=== EXERCISE GOAL ===
Please retype every record below exactly, leaving the pictures out.

=== EXTRACTED ENTRIES ===
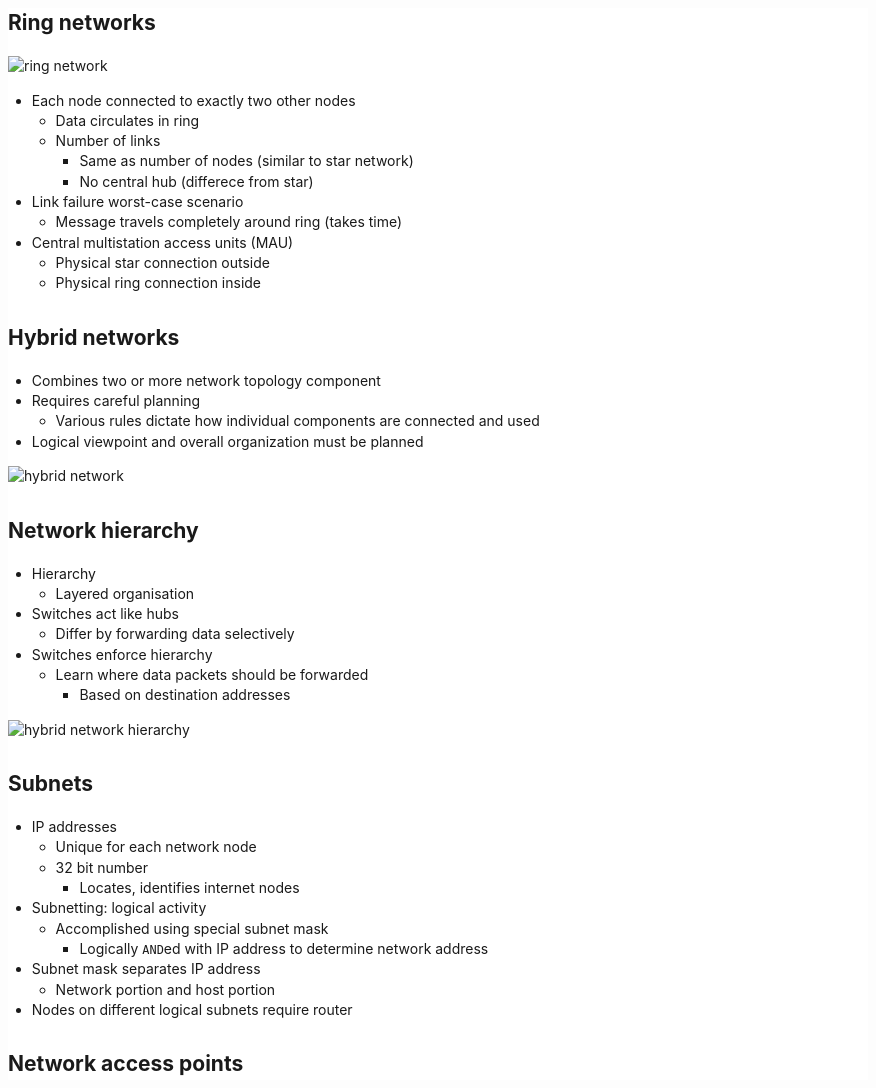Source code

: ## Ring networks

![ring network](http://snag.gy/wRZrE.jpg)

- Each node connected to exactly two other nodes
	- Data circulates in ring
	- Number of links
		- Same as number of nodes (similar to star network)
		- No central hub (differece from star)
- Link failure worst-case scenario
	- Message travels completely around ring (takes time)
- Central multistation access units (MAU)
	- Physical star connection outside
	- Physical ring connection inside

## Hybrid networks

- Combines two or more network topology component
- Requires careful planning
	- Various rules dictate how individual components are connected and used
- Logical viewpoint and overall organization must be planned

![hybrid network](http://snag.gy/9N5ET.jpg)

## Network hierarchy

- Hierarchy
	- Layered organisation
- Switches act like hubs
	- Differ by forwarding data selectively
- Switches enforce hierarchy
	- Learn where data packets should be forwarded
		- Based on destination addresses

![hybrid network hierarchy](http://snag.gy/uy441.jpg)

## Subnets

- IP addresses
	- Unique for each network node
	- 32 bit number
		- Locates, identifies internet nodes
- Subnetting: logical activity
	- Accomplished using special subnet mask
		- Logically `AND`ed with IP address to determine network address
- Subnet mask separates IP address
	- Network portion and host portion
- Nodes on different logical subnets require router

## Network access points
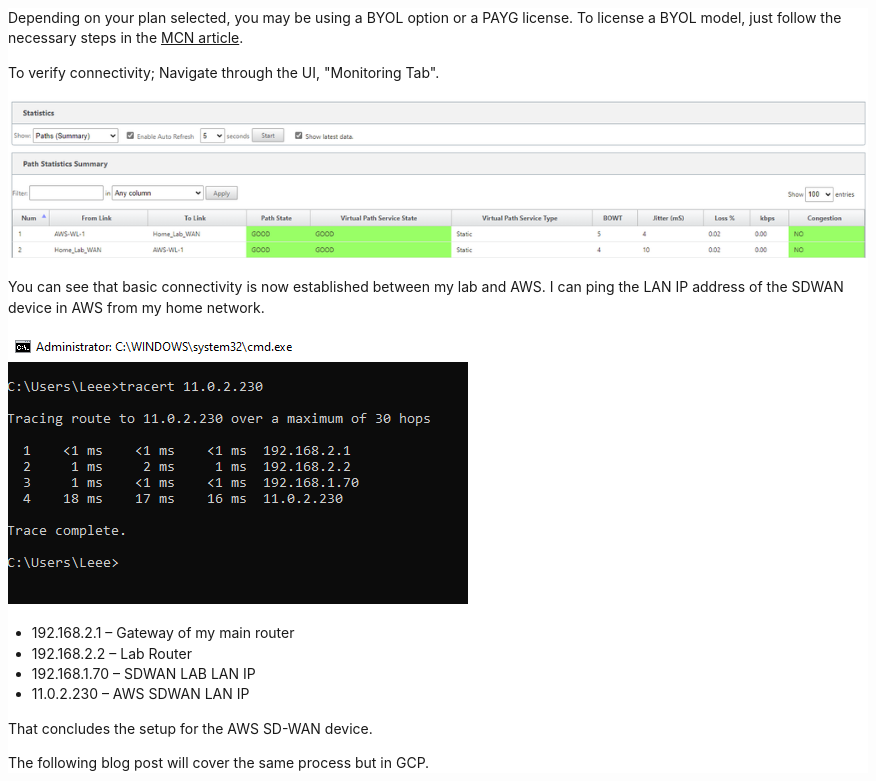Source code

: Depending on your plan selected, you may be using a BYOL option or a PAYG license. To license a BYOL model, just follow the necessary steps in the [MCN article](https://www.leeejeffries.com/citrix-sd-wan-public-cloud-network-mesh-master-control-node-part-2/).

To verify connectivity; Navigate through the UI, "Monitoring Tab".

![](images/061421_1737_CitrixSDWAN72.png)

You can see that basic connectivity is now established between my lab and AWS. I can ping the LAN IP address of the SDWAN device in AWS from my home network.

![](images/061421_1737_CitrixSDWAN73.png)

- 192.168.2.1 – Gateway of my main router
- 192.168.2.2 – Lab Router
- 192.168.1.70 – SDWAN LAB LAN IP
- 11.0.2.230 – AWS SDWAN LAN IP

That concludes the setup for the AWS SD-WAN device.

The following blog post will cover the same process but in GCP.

=== WRITTEN RESPONSE ===
Source code

: ## Ring networks

![ring network](http://snag.gy/wRZrE.jpg)

- Each node connected to exactly two other nodes
	- Data circulates in ring
	- Number of links
		- Same as number of nodes (similar to star network)
		- No central hub (differece from star)
- Link failure worst-case scenario
	- Message travels completely around ring (takes time)
- Central multistation access units (MAU)
	- Physical star connection outside
	- Physical ring connection inside

## Hybrid networks

- Combines two or more network topology component
- Requires careful planning
	- Various rules dictate how individual components are connected and used
- Logical viewpoint and overall organization must be planned

![hybrid network](http://snag.gy/9N5ET.jpg)

## Network hierarchy

- Hierarchy
	- Layered organisation
- Switches act like hubs
	- Differ by forwarding data selectively
- Switches enforce hierarchy
	- Learn where data packets should be forwarded
		- Based on destination addresses

![hybrid network hierarchy](http://snag.gy/uy441.jpg)

## Subnets

- IP addresses
	- Unique for each network node
	- 32 bit number
		- Locates, identifies internet nodes
- Subnetting: logical activity
	- Accomplished using special subnet mask
		- Logically `AND`ed with IP address to determine network address
- Subnet mask separates IP address
	- Network portion and host portion
- Nodes on different logical subnets require router

## Network access points
Source code

: Depending on your plan selected, you may be using a BYOL option or a PAYG license. To license a BYOL model, just follow the necessary steps in the [MCN article](https://www.leeejeffries.com/citrix-sd-wan-public-cloud-network-mesh-master-control-node-part-2/).

To verify connectivity; Navigate through the UI, "Monitoring Tab".

![](images/061421_1737_CitrixSDWAN72.png)

You can see that basic connectivity is now established between my lab and AWS. I can ping the LAN IP address of the SDWAN device in AWS from my home network.

![](images/061421_1737_CitrixSDWAN73.png)

- 192.168.2.1 – Gateway of my main router
- 192.168.2.2 – Lab Router
- 192.168.1.70 – SDWAN LAB LAN IP
- 11.0.2.230 – AWS SDWAN LAN IP

That concludes the setup for the AWS SD-WAN device.

The following blog post will cover the same process but in GCP.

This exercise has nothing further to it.